Headphones sustained the company even as competition emerged, especially from Japan. In 1979, John Koss brought in a new president, James Dodson. Koss remained CEO but gave Dodson the freedom to make substantial changes.


Believing the headphone business to have matured, Dodson moved Koss into loudspeakers, challenged the Sony Walkman with the Koss Music Box, bought a company that made record and tape care products, and developed a digital radio.


But the audio market contracted, causing sales of headphones to shrink, and manufacturing problems in Taiwan damaged hopes of success with the Music Box and the digital radio. By 1983, the company was losing money and its stock was faltering.
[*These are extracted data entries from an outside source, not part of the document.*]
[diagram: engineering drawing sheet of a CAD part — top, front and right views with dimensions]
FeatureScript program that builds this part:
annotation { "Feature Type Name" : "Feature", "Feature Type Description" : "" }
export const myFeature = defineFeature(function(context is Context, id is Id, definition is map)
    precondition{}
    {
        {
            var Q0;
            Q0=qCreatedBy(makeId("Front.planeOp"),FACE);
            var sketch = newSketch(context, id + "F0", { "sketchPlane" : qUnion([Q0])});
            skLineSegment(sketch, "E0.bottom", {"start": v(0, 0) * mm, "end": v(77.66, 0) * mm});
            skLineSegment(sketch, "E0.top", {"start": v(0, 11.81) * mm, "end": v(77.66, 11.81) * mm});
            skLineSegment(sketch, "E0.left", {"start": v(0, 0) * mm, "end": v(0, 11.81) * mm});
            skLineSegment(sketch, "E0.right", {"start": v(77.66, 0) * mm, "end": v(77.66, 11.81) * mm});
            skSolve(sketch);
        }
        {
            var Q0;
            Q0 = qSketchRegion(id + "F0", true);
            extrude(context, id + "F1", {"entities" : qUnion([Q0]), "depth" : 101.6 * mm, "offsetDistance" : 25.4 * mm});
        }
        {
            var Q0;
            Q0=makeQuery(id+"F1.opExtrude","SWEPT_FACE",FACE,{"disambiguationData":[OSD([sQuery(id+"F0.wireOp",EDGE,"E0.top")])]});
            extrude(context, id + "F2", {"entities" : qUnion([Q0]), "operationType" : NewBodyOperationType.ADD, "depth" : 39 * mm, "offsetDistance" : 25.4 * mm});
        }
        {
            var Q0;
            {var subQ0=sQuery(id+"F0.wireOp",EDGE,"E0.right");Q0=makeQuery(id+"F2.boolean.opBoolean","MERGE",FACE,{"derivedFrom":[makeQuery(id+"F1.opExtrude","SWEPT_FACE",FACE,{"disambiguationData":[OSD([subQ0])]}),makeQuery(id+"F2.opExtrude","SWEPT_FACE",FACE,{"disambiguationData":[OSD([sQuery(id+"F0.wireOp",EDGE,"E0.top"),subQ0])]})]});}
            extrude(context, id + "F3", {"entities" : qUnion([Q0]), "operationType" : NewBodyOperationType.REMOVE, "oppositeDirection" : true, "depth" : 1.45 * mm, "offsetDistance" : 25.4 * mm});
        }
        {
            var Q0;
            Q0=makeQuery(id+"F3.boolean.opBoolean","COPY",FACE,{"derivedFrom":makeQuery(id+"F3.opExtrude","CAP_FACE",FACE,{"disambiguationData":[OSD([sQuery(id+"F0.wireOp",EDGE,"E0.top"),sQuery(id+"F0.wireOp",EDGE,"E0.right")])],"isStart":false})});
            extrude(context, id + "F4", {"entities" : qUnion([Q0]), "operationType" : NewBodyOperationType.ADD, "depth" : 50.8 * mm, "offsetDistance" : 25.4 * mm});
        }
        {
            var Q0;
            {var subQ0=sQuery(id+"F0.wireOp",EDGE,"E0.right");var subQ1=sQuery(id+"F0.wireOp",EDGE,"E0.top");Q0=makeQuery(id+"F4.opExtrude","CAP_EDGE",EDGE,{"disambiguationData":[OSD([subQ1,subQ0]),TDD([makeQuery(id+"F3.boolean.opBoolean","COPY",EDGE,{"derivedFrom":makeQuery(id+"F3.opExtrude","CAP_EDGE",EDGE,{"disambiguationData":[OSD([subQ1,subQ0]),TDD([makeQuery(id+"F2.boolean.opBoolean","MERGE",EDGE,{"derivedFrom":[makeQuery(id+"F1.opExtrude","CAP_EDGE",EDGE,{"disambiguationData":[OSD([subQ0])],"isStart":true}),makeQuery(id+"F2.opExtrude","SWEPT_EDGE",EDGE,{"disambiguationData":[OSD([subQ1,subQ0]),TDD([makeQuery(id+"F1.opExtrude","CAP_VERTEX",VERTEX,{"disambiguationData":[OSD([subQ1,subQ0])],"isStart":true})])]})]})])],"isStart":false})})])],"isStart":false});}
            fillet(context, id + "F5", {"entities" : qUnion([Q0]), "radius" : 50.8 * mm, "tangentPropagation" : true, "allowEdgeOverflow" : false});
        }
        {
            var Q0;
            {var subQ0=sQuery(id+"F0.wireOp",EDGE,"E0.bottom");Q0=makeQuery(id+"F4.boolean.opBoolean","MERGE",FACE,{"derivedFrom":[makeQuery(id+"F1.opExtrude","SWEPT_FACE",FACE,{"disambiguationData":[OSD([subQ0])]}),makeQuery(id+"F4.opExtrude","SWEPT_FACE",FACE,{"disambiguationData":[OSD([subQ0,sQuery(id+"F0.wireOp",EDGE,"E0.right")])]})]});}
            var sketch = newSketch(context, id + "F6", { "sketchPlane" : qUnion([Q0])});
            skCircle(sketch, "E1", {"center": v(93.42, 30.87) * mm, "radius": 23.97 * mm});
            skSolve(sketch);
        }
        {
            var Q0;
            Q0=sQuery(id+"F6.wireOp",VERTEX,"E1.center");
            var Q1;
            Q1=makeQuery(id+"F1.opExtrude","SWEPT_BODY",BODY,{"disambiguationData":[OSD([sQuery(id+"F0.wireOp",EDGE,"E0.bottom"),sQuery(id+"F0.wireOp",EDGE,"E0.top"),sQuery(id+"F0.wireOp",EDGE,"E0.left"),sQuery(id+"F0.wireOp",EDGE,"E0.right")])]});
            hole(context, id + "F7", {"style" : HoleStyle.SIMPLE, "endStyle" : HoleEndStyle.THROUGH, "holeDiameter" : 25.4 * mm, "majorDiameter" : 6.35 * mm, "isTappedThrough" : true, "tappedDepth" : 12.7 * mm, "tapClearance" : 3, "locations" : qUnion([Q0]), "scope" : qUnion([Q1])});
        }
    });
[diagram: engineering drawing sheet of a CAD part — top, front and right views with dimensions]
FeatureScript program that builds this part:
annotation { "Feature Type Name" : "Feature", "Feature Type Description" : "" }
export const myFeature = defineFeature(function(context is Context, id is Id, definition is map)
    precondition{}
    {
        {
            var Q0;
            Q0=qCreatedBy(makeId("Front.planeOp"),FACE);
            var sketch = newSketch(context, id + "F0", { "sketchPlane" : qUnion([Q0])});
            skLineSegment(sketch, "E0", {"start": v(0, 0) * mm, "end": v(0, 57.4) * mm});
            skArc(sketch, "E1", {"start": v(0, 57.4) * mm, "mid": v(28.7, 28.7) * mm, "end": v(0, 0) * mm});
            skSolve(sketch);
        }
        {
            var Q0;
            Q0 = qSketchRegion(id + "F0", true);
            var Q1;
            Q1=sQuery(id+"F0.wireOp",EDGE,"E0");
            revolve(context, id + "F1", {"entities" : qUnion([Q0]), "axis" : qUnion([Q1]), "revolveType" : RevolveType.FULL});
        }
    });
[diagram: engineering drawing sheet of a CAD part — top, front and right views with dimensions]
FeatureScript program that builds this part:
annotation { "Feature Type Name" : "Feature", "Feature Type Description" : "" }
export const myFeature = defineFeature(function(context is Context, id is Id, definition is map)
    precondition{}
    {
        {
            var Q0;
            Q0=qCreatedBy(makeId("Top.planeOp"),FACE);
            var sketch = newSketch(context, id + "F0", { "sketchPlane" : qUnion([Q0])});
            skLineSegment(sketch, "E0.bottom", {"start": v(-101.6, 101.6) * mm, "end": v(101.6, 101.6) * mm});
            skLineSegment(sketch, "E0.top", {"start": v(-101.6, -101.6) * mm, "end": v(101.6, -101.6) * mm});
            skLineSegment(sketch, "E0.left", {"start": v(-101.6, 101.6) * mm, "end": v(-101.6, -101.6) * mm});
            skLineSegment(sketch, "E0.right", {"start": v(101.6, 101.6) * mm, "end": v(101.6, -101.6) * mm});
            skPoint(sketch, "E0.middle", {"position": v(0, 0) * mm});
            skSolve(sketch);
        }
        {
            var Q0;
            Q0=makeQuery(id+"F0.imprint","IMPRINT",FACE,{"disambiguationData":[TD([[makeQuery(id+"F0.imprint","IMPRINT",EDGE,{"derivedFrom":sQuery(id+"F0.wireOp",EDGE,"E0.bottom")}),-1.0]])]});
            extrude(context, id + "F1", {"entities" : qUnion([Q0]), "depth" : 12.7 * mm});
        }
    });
Late the next year, after Dodson’s five-year contract ended, Koss filed for Chapter 11 bankruptcy protection.


Koss, whose net worth was tied entirely to the company, was broke.


“I felt awful,” Koss told Inc. magazine in 1988. “My board had agreed, my family had agreed, but I was the guy who had to sign the papers. I just walked around in a daze, angry at myself.”


A year later, Koss emerged from bankruptcy after taking measures like liquidating the Music Box and digital radio inventory, and selling the company that made record and tape care products. It refocused on headphones, and it has not changed its strategy since then.


The company overcame another hurdle when shareholders and the Securities and Exchange Commission sued it after it emerged that an executive had embezzled more than $30 million. The suits were settled in 2011.


Two years ago, Koss sued several of its competitors, including Apple and Bose, for infringing on its wireless headphone patents. The cases remain open.


In addition to his son Michael, Koss is survived by another son, John Jr.; his daughters, Debra Fulton, Linda Moore and Pamela Geimer; 15 grandchildren; 15 great-grandchildren; and his brother, G. Peter Koss. His wife, Nancy (Weeks) Koss, died in 2018.


Koss retired as chairman in 2015, but Michael Koss said the company used him as a “secret weapon” until 2016 because of his standing in the audio industry.


“If I took him to a trade show, people would bring their headphones for him to sign, especially if we were overseas,” he said. “People would line up to meet him.”